About the Rapidash card

Rapidash sits at #44 in Jungle, the second of the Wizards of the Coast print runs. Illustration by Mitsuhiro Arita. Arita was the original Pokémon TCG illustrator and the artist behind the Base Set Charizard. His vintage-era art has a painterly quality that distinguishes it from the cleaner reference-style work of the Sugimori cards. In the games, Rapidash evolves from Ponyta, which makes it a late-stage card in the line.

The flavor text on the card reads: "Very competitive, this Pokémon will chase anything that moves fast in the hopes of racing it." Pokédex entries from this era are short and often quirky, written by the original Japanese localization team for a specific stat-block layout that no longer exists in modern cards.

About Rapidash in the Pokémon world

The fully evolved Ponyta.
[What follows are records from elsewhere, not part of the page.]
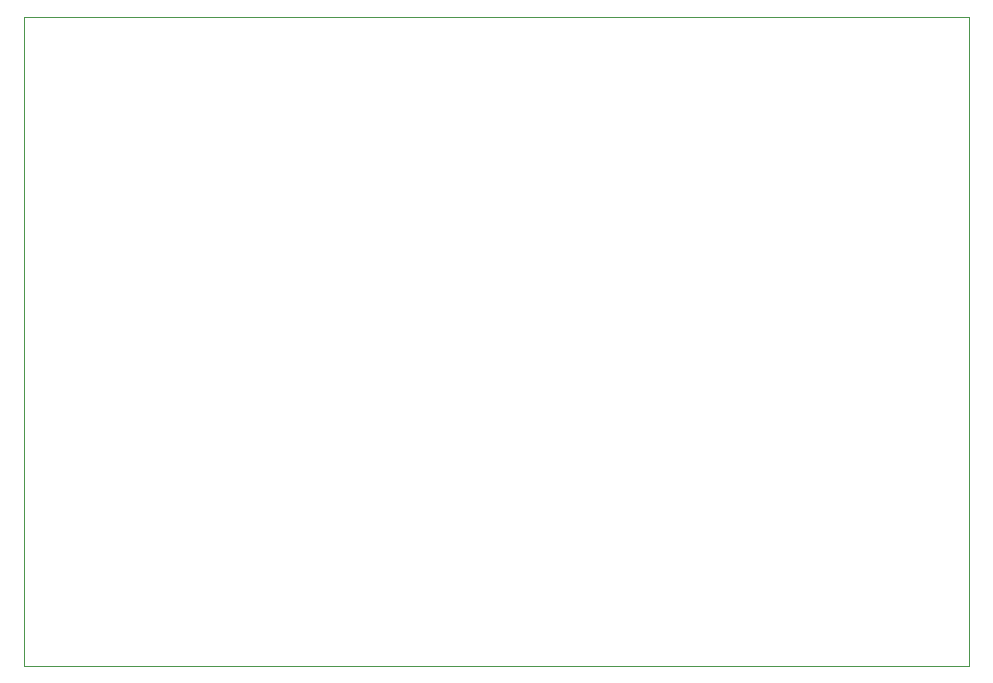
<source format=gm1>
%TF.GenerationSoftware,KiCad,Pcbnew,5.1.6-c6e7f7d~87~ubuntu18.04.1*%
%TF.CreationDate,2020-11-08T20:46:57+01:00*%
%TF.ProjectId,bleskomat-board,626c6573-6b6f-46d6-9174-2d626f617264,rev?*%
%TF.SameCoordinates,Original*%
%TF.FileFunction,Profile,NP*%
%FSLAX46Y46*%
G04 Gerber Fmt 4.6, Leading zero omitted, Abs format (unit mm)*
G04 Created by KiCad (PCBNEW 5.1.6-c6e7f7d~87~ubuntu18.04.1) date 2020-11-08 20:46:57*
%MOMM*%
%LPD*%
G01*
G04 APERTURE LIST*
%TA.AperFunction,Profile*%
%ADD10C,0.050000*%
%TD*%
%TA.AperFunction,Profile*%
%ADD11C,0.025400*%
%TD*%
G04 APERTURE END LIST*
D10*
X100000000Y-60000000D02*
X100000000Y-115000000D01*
D11*
X100000000Y-60000000D02*
X180000000Y-60000000D01*
D10*
X180000000Y-115000000D02*
X180000000Y-60000000D01*
X100000000Y-115000000D02*
X180000000Y-115000000D01*
M02*

</source>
Larger, more elaborate flame mane. Base Set Uncommon with steady raw demand.

Print variants and how to spot them

Jungle shipped in two print waves: 1st Edition (stamped) and Unlimited. There is also a famous "No Symbol" error on some early Unlimited prints where the set symbol was accidentally left off the artwork. No Symbol variants trade for a meaningful premium over the standard Unlimited print and are a quiet specialty within Jungle collecting.

Grading and condition

Uncommons grade more forgivingly than Rare Holos but the same centering and edge requirements apply. Raw copies in pack-fresh condition are easy to find. A PSA 10 submission on a clean Uncommon is a low-cost way to learn how the grading process scores Wizards-era cardstock.

If you are buying this card

Raw copies of this card are inexpensive enough that the grading math rarely justifies submission unless you have a clearly pack-fresh example. For set completionists, picking up a clean raw copy and sleeving it is the practical move.